Maria Grace Fadiman (born July 4, 1969) is an American ethnobotanist and Professor of Geosciences at Florida Atlantic University.

Biography

Fadiman is the daughter of documentary filmmaker Dorothy Fadiman and psychologist and author James Fadiman. Clifton Fadiman was her granduncle. She is a distant cousin of Anne Fadiman and of William James Sidis, a child prodigy.

Education and career

Fadiman received her BA from Vassar College, her MA from Tulane University and her PhD from the University of Texas at Austin. She was the recipient of an NSF Grant in 2000–2001, which she used for her dissertation research in Ecuador.

Fadiman joined the faculty at Florida Atlantic University in 2004. Before her appointment at FAU, she served as part-time faculty at Sonoma State University.

Since 2006, Fadiman is recognized as an Emerging Explorer by National Geographic. She was one of only eight Explorers honored by National Geographic in 2006.

Fadiman's research specializes in Latin American and African ethnobotany, with a focus on rainforest cultures.

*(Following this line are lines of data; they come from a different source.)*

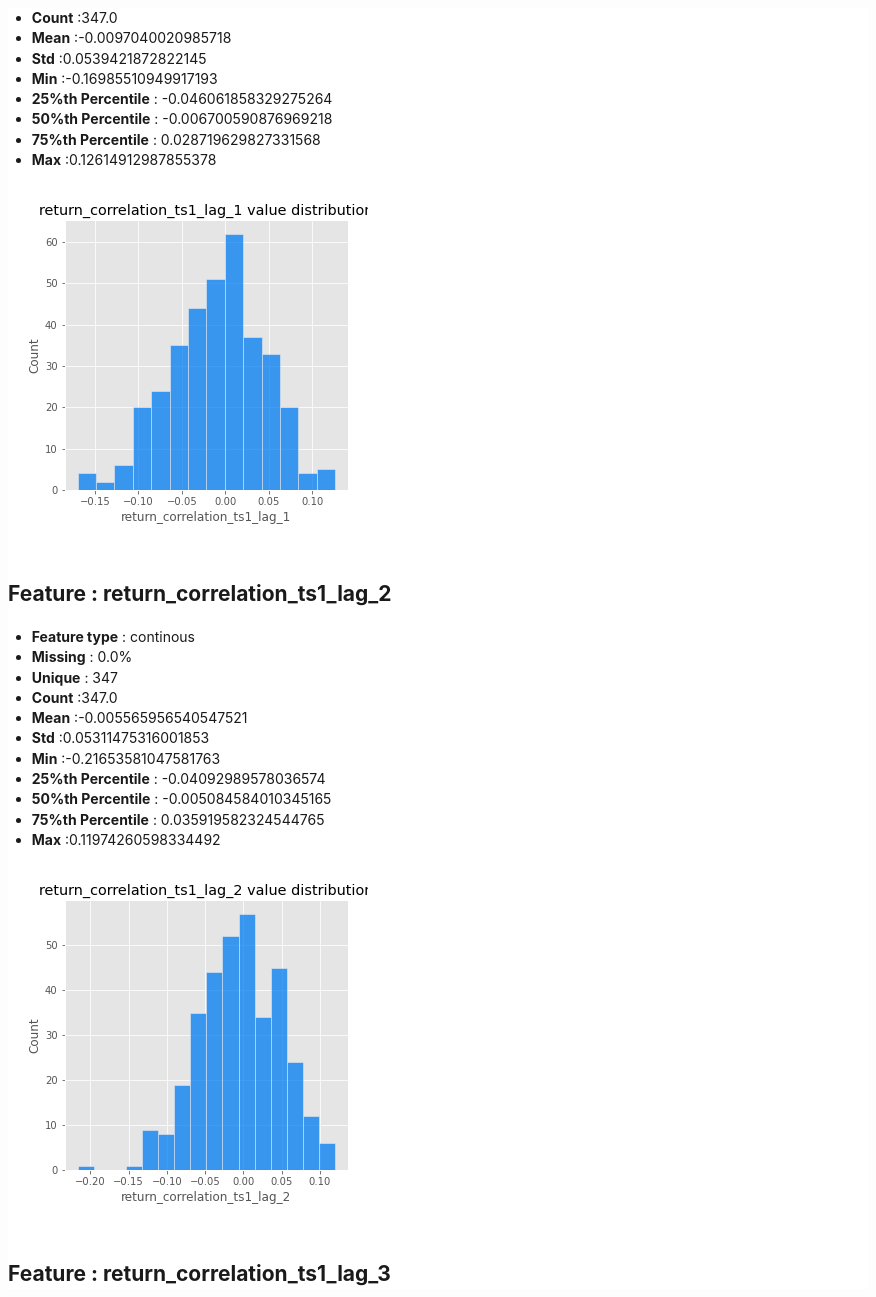 - **Count** :347.0
- **Mean** :-0.0097040020985718
- **Std** :0.0539421872822145
- **Min** :-0.16985510949917193
- **25%th Percentile** : -0.046061858329275264
- **50%th Percentile** : -0.006700590876969218
- **75%th Percentile** : 0.028719629827331568
- **Max** :0.12614912987855378

![](return_correlation_ts1_lag_1.png)
## Feature : return_correlation_ts1_lag_2
- **Feature type** : continous
- **Missing** : 0.0%
- **Unique** : 347
- **Count** :347.0
- **Mean** :-0.005565956540547521
- **Std** :0.05311475316001853
- **Min** :-0.21653581047581763
- **25%th Percentile** : -0.04092989578036574
- **50%th Percentile** : -0.005084584010345165
- **75%th Percentile** : 0.035919582324544765
- **Max** :0.11974260598334492

![](return_correlation_ts1_lag_2.png)
## Feature : return_correlation_ts1_lag_3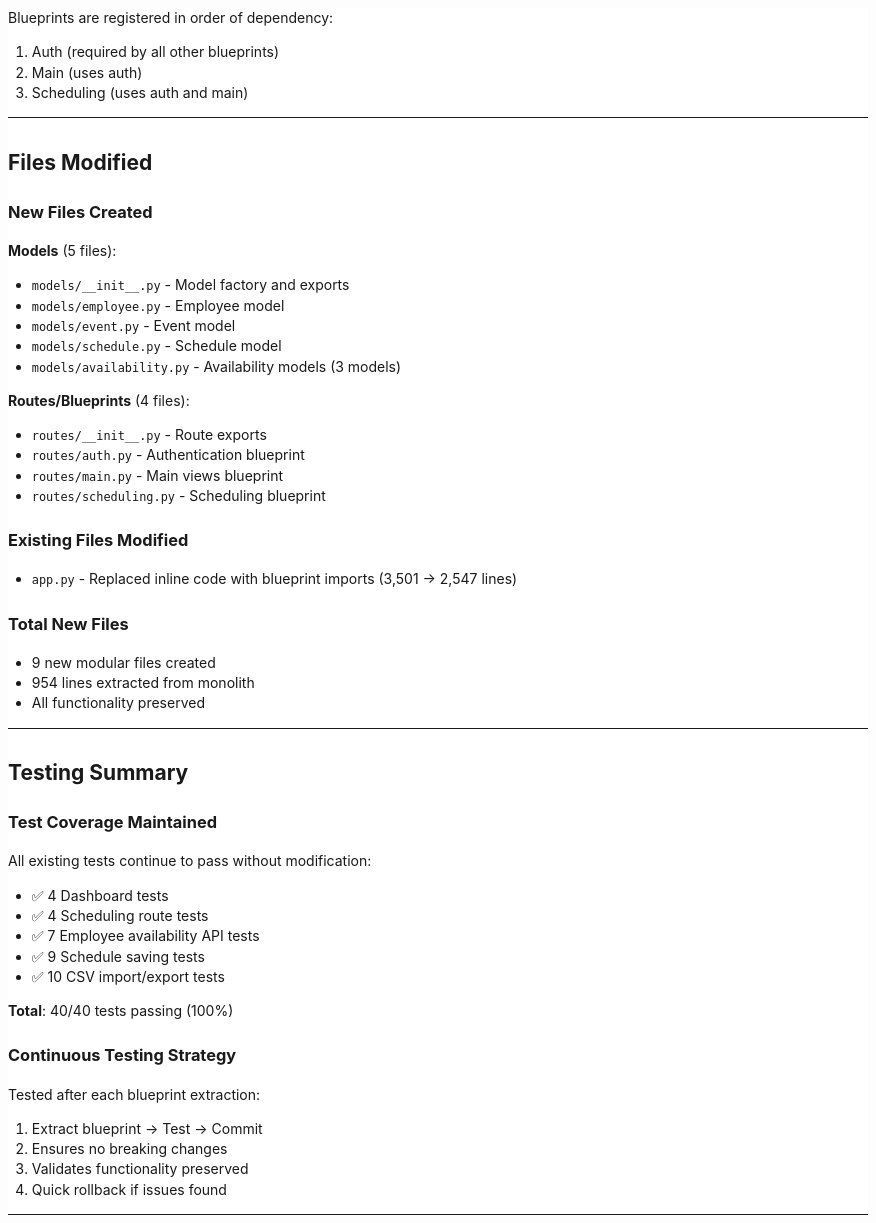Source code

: Blueprints are registered in order of dependency:
1. Auth (required by all other blueprints)
2. Main (uses auth)
3. Scheduling (uses auth and main)

---

## Files Modified

### New Files Created

**Models** (5 files):
- `models/__init__.py` - Model factory and exports
- `models/employee.py` - Employee model
- `models/event.py` - Event model
- `models/schedule.py` - Schedule model
- `models/availability.py` - Availability models (3 models)

**Routes/Blueprints** (4 files):
- `routes/__init__.py` - Route exports
- `routes/auth.py` - Authentication blueprint
- `routes/main.py` - Main views blueprint
- `routes/scheduling.py` - Scheduling blueprint

### Existing Files Modified
- `app.py` - Replaced inline code with blueprint imports (3,501 → 2,547 lines)

### Total New Files
- 9 new modular files created
- 954 lines extracted from monolith
- All functionality preserved

---

## Testing Summary

### Test Coverage Maintained

All existing tests continue to pass without modification:

- ✅ 4 Dashboard tests
- ✅ 4 Scheduling route tests
- ✅ 7 Employee availability API tests
- ✅ 9 Schedule saving tests
- ✅ 10 CSV import/export tests

**Total**: 40/40 tests passing (100%)

### Continuous Testing Strategy

Tested after each blueprint extraction:
1. Extract blueprint → Test → Commit
2. Ensures no breaking changes
3. Validates functionality preserved
4. Quick rollback if issues found

---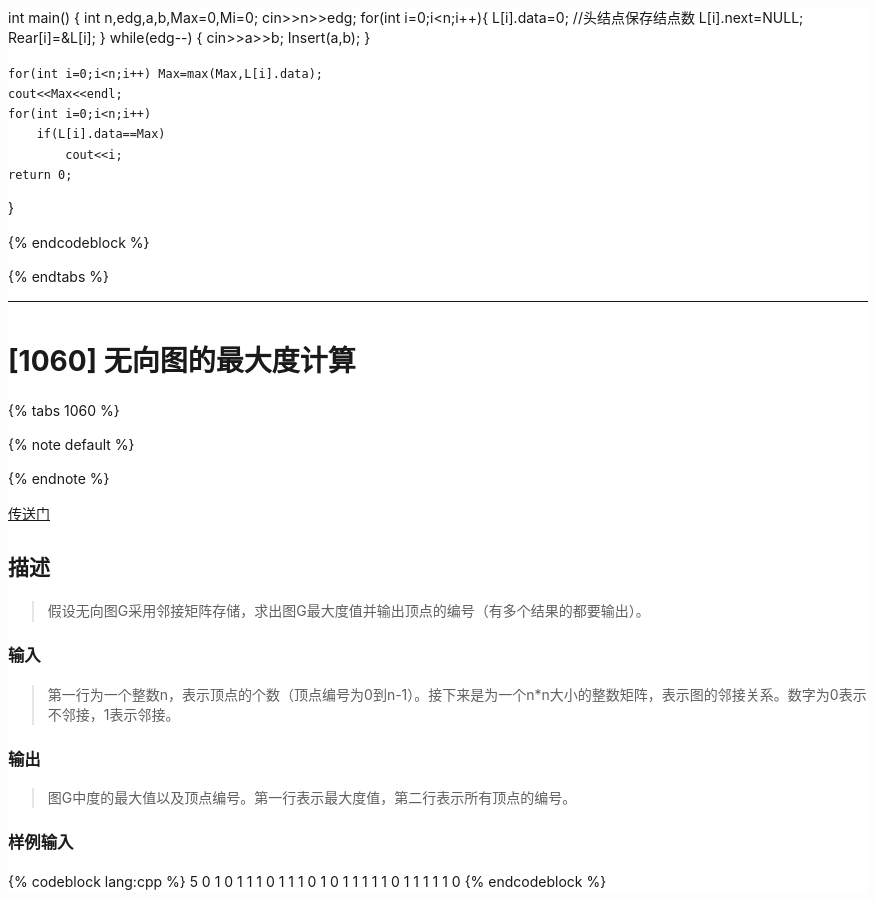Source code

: int main()
{
    int n,edg,a,b,Max=0,Mi=0;
    cin>>n>>edg;
    for(int i=0;i<n;i++){
        L[i].data=0;    //头结点保存结点数
        L[i].next=NULL;
        Rear[i]=&L[i];
    }
    while(edg--)
    {
        cin>>a>>b;
        Insert(a,b);
    }

    for(int i=0;i<n;i++) Max=max(Max,L[i].data);
    cout<<Max<<endl;
    for(int i=0;i<n;i++)
        if(L[i].data==Max)
            cout<<i;
    return 0;
}

{% endcodeblock %}

{% endtabs %}

***
# [1060] 无向图的最大度计算
{% tabs 1060 %}

{% note default %}

{% endnote %}


 [传送门](http://acm.swust.edu.cn/#/problems/1060/298?_k=e3duj0)
## 描述
> 假设无向图G采用邻接矩阵存储，求出图G最大度值并输出顶点的编号（有多个结果的都要输出）。

### 输入
> 第一行为一个整数n，表示顶点的个数（顶点编号为0到n-1）。接下来是为一个n*n大小的整数矩阵，表示图的邻接关系。数字为0表示不邻接，1表示邻接。

### 输出
> 图G中度的最大值以及顶点编号。第一行表示最大度值，第二行表示所有顶点的编号。

### 样例输入
{% codeblock lang:cpp %}
5 
0 1 0 1 1 
1 0 1 1 1 
0 1 0 1 1 
1 1 1 0 1 
1 1 1 1 0
{% endcodeblock %}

Her research and publications examine the various ways that indigenous peoples interact with plants in their daily lives, with particular emphasis on the economy and on gender roles.

In Starbucks The Way I See It No 233 she said, "I used to think that going to the jungle made my life an adventure. However, after years of unusual work in exotic places, I realize that it is not how far off I go, or how deep into the forest I walk that gives my life meaning. I see that living life fully is what makes life – anyone’s life, no matter where they do or do not go – an adventure."

Recent publications

  • 2005, Cultivated Food Plants: Culture and Gendered Spaces of Colonists and the Chachi in Ecuador. Journal of Latin American Geography 4(1): 43-57.
  • 2004, Management, Cultivation and Domestication of Weaving Plants: Heteropsis and Astrocaryum in the Ecuadorian Rain Forest. The California Geographer 44:1-19.
  • 2001, Hat weaving with Jipi, Carludovica palmate, (Cyclanthaceae) in the Yucatán Peninsula, Mexico. The Journal of Economic Botany 55(4):539-544.